Splunk Data Models are a superset of VAST concepts. Splunk ships with its own Common Information Model (CIM), which is a collection of data models.

VAST ships with a script taxonomize that converts a splunk datamodel JSON file to VAST concept declarations. An example invocation can look as follows:

taxonomize --splunk < Network_Traffic.json | head -n 16

This produces the following output:

# All_Traffic: extracted fields
- concept:
name: splunk.all_traffic.app
description: >-
The application protocol of the traffic.
- concept:
name: splunk.all_traffic.channel
description: >-
The 802.11 channel used by a wireless network.
- concept:
name: splunk.all_traffic.dest_bunit
description: >-
This field is automatically provided by asset and identity correlation
features of applications like Splunk Enterprise Security. Do not define
extractions for this field when writing add-ons.
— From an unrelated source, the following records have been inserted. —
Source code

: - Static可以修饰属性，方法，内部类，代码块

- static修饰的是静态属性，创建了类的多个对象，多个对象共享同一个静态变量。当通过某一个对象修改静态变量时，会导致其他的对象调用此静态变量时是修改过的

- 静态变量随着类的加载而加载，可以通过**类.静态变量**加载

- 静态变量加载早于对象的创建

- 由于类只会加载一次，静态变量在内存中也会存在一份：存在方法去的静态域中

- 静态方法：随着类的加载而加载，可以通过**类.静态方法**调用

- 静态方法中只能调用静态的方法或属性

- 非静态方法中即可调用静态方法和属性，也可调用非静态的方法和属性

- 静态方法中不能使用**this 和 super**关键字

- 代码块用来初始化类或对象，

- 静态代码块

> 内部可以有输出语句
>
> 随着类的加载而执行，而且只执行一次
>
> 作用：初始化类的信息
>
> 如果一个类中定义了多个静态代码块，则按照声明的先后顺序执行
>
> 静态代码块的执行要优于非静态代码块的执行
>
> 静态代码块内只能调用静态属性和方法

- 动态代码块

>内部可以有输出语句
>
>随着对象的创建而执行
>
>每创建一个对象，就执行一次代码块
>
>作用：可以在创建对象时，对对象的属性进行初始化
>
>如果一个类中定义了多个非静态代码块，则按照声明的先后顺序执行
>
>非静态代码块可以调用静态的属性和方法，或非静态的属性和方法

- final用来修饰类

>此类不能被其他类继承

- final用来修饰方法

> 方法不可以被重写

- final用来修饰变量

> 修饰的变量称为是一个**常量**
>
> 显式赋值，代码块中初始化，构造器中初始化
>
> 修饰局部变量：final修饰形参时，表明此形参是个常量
The script only generates concept declarations, not the actual bindings to concrete data formats, which still needs to happen separately. For example, to bind a splunk field name to an existing VAST concept:

- concept:
name: splunk.all_traffic.src_ip
concepts:
- net.src.ip
Contributing

VAST is an open-source project. We're always open to community contributions, and are always open to bundling user-provided taxonomies.

How do VAST taxonomies relate to ECS?

ECS is an instance of a taxonomy. ECS defines exactly one nomenclature. In VAST, users can define multiple taxonomies. Extension was part of the deisgn.

Tenzir will provide a best-effort definition of ECS mappings to the schema definitions that are shipped with VAST.

What happens with the schema when the taxonomy changes?

Adding a new field to a concept creates a strict superset of the concept. Removing a field from a concept creates a strict subset of the concept.

Adding or removing elements from a model changes the arity of the record, rendering existing queries invalid. For example, if x = <a, b, c> is a valid model query and the model receives a new concept, the model must include a fourth element: x = <a, b, c, d>.

What happens with the taxonomy when the schema changes?

Since concepts are untyped, a changing field type in the schema would not break the concept semantics.

However, if a field in the schema is renamed, the concept definition must be updated as well. Otherwise the renamed field will no longer be included in concept queries.